Pour ce nouveau projet, le talentueux claviériste s'est entouré de sa compagne à la ville Johanna Kurkela (chant) et de Troy Donockley (multi-instrumentiste anglais).
Musicalement, le groupe a décidé de ne rien s'interdire et de proposer la musique qui lui venait spontanément, loin des considérations metal symphoniques et grandiloquentes de Nightwish.
On a ici affaire à un folk / rock de qualité (le premier single efficace "Night 13"), teinté de sonorités médiévales ("Underthing solstice", avec ses choeurs d’église et son orgue majestueux), faisant la part belle aux mélodies ("The space between", qui ouvre l'album tambour battant, le très pop "Aphrodite rising",...) et n'évoquant que très rarement le metal (on pense toutefois à The Gathering à l'écoute de "See", très ambiancé).
Les instruments traditionnels sont à l'honneur (uilleann pipes, violon, flûte), le chant de Johanna, très doux et mélodique, est bien mis en avant, et la production, truffée d'arrangements particulièrement soignés, est somptueuse.
Ainsi, un peu à l'instar d'un Richie Blackmore parti fonder Blackmore's Night pour son épouse (officiant non plus dans le hard rock mais dans un folk rock mediéval), Tuomas a choisi de donner un écrin folk à sa compagne (bien que dans le cas présent, la composition et l'écriture soient collectifs).
Le résultat est globalement de très bonne qualité, mais surtout respire la sincérité et la liberté artistique. Liberté artistique très certainement salvatrice lorsque l'on est à la tête du plus grand groupe de metal symphonique du monde et que les attentes des fans sont démesurées.
Et si le talent de Tuomas (probablement un des plus fins mélodistes du metal) et de ses compères éclabousse de sa classe chaque morceau du disque, certains se révèlent particulièrement réussis.

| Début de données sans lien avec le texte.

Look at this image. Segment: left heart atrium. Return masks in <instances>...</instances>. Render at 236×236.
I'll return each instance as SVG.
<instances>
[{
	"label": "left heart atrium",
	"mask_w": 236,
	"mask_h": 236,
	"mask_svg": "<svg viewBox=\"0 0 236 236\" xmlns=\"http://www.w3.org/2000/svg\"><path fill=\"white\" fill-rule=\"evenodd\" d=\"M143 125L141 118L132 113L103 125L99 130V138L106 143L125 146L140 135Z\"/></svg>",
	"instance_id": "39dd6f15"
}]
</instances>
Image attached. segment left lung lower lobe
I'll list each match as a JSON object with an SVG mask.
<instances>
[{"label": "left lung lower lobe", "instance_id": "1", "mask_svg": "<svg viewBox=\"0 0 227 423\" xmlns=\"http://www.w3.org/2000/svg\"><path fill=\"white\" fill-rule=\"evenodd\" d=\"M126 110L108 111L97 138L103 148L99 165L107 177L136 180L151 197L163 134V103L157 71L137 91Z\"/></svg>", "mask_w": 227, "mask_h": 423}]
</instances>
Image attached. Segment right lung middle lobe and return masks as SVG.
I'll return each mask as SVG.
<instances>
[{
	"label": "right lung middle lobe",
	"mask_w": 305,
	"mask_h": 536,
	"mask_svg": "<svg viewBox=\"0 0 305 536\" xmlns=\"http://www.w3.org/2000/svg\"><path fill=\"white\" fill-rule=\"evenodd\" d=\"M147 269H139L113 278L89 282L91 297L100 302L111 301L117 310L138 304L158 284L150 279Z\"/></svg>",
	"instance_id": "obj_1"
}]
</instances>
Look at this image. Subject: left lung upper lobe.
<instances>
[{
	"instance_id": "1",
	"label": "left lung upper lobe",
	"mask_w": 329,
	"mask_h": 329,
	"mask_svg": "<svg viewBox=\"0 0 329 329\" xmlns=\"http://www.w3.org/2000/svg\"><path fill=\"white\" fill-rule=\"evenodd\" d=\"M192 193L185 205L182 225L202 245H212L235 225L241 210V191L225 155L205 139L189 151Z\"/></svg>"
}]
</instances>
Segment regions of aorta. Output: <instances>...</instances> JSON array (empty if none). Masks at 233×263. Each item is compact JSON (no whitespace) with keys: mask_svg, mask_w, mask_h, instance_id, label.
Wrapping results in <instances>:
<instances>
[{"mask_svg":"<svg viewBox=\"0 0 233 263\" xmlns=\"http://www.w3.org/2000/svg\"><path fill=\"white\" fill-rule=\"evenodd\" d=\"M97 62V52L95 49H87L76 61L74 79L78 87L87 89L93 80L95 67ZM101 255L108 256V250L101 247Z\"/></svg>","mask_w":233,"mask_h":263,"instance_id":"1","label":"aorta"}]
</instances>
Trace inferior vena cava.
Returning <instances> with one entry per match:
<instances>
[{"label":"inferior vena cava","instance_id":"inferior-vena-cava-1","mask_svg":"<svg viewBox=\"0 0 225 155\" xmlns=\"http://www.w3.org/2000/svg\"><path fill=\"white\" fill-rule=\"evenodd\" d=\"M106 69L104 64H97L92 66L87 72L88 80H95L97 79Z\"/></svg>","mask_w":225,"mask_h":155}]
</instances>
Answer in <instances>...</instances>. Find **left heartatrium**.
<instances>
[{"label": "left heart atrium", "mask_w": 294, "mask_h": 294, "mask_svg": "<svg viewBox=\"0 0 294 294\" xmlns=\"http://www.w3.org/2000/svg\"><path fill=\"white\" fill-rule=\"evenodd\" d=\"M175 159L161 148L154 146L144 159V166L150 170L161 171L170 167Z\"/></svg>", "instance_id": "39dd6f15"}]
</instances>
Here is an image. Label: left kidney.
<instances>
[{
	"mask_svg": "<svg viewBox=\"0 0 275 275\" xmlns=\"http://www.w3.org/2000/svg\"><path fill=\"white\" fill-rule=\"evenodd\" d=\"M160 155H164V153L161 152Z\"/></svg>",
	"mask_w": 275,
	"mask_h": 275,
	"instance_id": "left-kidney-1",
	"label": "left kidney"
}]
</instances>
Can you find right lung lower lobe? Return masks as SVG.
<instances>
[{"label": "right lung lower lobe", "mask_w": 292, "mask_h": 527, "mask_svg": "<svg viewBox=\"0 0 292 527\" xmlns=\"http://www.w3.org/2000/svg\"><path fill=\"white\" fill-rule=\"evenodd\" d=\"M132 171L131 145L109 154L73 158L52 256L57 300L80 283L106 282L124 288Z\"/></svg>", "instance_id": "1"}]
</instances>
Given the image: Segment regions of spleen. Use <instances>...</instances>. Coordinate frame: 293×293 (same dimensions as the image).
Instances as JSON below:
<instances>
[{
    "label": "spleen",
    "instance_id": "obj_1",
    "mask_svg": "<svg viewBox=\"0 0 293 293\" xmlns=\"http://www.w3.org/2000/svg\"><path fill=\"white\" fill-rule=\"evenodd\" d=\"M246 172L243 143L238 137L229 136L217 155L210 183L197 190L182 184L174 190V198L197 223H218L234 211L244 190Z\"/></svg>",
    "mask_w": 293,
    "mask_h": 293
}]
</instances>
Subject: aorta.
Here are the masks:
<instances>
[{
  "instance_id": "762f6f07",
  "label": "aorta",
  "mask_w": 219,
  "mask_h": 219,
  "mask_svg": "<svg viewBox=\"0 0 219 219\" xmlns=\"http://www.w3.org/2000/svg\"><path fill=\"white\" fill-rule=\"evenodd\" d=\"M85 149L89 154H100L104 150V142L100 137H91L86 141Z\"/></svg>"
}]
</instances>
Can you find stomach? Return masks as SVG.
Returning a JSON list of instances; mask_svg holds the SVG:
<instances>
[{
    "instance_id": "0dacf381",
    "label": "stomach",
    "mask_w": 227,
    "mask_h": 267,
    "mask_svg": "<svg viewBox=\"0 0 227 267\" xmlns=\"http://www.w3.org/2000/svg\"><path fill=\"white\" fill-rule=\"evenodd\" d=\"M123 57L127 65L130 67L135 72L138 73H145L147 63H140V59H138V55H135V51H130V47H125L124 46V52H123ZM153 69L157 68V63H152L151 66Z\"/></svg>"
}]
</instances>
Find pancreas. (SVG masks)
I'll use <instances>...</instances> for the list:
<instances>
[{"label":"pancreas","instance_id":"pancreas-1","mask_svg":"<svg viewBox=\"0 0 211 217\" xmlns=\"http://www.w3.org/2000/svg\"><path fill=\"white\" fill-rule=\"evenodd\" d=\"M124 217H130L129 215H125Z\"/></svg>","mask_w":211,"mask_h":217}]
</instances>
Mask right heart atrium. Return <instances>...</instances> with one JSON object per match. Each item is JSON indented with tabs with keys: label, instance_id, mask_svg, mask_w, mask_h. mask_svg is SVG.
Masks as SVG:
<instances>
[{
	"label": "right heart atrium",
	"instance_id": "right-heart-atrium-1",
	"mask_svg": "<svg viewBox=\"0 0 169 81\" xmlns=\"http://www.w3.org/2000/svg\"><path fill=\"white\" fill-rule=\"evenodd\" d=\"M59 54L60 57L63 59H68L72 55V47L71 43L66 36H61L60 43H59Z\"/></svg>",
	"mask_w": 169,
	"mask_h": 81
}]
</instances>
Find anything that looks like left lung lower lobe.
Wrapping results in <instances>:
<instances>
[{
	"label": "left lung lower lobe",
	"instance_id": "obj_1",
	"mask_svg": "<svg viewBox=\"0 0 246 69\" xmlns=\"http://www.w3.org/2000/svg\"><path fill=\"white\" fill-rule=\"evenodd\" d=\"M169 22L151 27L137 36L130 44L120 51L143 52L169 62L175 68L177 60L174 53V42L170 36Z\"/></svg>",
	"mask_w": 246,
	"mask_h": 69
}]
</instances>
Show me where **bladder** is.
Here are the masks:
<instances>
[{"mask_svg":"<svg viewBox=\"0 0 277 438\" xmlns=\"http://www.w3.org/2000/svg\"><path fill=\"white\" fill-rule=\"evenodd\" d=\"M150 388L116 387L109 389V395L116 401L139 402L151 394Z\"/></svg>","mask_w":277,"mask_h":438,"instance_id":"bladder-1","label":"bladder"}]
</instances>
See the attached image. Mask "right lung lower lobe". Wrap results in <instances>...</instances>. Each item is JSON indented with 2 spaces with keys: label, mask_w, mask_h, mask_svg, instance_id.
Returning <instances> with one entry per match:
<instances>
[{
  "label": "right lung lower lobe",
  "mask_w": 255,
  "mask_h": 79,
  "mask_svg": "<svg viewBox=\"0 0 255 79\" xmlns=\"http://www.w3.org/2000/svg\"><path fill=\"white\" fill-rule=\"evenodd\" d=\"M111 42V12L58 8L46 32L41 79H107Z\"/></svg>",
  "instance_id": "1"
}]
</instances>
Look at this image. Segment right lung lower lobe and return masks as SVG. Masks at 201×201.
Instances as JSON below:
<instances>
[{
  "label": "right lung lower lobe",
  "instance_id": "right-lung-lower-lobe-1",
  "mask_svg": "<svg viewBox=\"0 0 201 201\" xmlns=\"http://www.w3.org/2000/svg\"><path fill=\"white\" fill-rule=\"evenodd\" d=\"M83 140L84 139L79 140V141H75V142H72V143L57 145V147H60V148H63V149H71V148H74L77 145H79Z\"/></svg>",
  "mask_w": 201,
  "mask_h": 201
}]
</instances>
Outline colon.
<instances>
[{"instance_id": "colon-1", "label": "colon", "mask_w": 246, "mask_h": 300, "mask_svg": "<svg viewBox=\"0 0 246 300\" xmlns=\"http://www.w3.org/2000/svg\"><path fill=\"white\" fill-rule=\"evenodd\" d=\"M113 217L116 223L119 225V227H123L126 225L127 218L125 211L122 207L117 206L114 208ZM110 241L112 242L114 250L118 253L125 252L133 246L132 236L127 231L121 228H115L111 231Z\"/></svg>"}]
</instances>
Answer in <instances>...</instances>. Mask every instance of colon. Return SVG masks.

Citons "The space between", qui offre une très belle entrée en matière, "Aphrodite rising" qu'on croirait chanté par une nymphe dans le Seigneur des anneaux, ou encore "Them thar chanterelles" (que Tuomas a composée à partir d'une mélopée que sa compagne fredonnait en allant aux champignons étant enfant), qu'on croirait sortie du Alice au pays des merveilles de Tim Burton. Mais la pépite de l'album, qui justifie à elle seule son achat, est bel et bien la sublime ballade "Desert flower", d'une sensibilité et d'une mélancolie rares.
Vous l'aurez compris, point ici de metal et de guitares saturées mais un folk rock cinématographique parfaitement composé, interprété et produit, par un trio d'artistes affirmant ici leur plaisir et leur liberté artistique avec brio.